Adolescent brains are “not yet fully mature in regions and systems related to higher-order executive functions such as impulse control, planning ahead and risk avoidance,” according to the brief.

It notes that the Supreme Court’s previous decision on the legality of such sentences have upheld that juveniles’ profound differences from adults undermine the possible justifications for punishing a juvenile offender with a sentence that “guarantees he will die in prison without any meaningful opportunity to obtain release.”

The brief argues, “Condemning an immature, vulnerable, and not-yet-fully-formed adolescent to live every remaining day of his life in prison — whatever his crime — is thus a constitutionally disproportionate punishment.”


NASW and its Alabama Chapter filed an amicus brief in the U.S. Supreme Court in support of a petition for certiorari in a case where a convicted capital defendant is seeking a hearing on his petition for post-conviction relief from a death sentence based on ineffective assistance of counsel.

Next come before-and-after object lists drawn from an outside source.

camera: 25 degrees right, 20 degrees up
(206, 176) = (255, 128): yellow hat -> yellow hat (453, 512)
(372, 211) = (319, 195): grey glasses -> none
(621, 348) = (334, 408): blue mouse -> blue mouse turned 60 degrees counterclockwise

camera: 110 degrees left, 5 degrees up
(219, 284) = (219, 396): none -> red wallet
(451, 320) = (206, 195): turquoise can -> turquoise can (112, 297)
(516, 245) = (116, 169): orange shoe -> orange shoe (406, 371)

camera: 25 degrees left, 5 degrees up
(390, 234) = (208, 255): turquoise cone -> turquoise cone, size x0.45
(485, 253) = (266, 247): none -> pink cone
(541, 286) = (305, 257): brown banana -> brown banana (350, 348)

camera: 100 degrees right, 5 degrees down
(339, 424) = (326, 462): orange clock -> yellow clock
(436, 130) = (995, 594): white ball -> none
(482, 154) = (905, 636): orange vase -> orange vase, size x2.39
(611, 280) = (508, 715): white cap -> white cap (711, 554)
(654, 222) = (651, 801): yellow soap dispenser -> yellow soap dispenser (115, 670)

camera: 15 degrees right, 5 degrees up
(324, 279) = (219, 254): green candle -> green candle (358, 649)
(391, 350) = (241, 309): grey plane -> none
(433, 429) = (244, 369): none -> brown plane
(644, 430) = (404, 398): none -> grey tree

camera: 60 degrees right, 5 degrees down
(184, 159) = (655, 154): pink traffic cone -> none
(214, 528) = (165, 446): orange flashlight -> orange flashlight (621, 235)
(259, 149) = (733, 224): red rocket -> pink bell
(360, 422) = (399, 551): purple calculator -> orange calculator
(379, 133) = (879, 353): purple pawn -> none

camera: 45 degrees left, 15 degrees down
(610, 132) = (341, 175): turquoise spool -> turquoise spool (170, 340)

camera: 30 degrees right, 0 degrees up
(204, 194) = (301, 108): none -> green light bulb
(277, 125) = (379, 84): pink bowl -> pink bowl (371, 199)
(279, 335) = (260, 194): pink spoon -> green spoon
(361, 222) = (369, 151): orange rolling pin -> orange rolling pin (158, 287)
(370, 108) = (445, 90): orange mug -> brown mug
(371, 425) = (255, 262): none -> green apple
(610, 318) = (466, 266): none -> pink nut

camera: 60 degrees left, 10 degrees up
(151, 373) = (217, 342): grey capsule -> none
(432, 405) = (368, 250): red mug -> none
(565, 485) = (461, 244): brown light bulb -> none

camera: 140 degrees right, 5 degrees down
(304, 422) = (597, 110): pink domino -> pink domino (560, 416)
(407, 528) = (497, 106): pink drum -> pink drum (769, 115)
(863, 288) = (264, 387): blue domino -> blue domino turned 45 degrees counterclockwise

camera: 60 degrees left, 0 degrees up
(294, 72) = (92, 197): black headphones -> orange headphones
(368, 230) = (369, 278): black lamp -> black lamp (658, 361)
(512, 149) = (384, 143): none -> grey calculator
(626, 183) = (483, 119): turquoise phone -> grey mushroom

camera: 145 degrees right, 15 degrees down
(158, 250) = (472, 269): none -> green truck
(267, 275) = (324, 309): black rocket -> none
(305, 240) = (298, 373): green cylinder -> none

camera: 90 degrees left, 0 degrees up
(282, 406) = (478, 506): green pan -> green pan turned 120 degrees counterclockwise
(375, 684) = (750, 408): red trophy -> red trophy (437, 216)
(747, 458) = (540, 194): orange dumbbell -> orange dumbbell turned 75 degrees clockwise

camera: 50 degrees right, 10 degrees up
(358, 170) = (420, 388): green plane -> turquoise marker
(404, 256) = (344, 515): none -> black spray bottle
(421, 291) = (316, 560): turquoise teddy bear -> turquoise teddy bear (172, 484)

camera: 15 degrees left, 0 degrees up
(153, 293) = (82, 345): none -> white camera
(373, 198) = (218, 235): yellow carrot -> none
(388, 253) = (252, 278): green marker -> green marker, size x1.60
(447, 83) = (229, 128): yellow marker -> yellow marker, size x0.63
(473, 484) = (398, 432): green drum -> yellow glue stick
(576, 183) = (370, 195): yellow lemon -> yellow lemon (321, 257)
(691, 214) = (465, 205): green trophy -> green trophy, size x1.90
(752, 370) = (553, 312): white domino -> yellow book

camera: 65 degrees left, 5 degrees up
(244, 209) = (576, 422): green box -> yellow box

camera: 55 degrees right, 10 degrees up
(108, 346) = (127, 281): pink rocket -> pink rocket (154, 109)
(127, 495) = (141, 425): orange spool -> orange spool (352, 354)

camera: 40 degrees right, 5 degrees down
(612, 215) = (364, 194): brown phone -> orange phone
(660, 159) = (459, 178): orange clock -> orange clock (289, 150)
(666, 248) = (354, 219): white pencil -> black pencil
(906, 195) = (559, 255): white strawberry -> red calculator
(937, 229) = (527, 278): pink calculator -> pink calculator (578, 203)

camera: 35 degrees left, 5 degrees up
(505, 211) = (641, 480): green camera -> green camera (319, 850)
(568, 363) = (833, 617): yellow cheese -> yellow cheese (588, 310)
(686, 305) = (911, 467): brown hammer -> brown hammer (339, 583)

Social workers act as expert witnesses in the sentencing phase of capital cases, according to the brief, and NASW supports abolition of the death penalty.

In Jeffery Lynn Borden v. Kim T. Thomas, interim commissioner, Alabama Department of Corrections, the brief notes that Borden was convicted of capital murder in the shooting deaths of his estranged wife and her father and sentenced to death.

Borden exhibited signs of mental illness since childhood and he had been diagnosed with and unsuccessfully treated for serious mental illnesses for 12 years, the brief noted. At Borden’s sentencing, counsel failed to explain how Borden’s history of mental illness and treatments, together with his life history, brought him to the point at which the shootings occurred. Had this crucial information been provided, the majority of jurors may have used the information to choose life over death in their sentencing, the brief stated.


NASW’s amicus briefs are filed through the work of the Legal Defense Fund which is supported primarily by member contributions.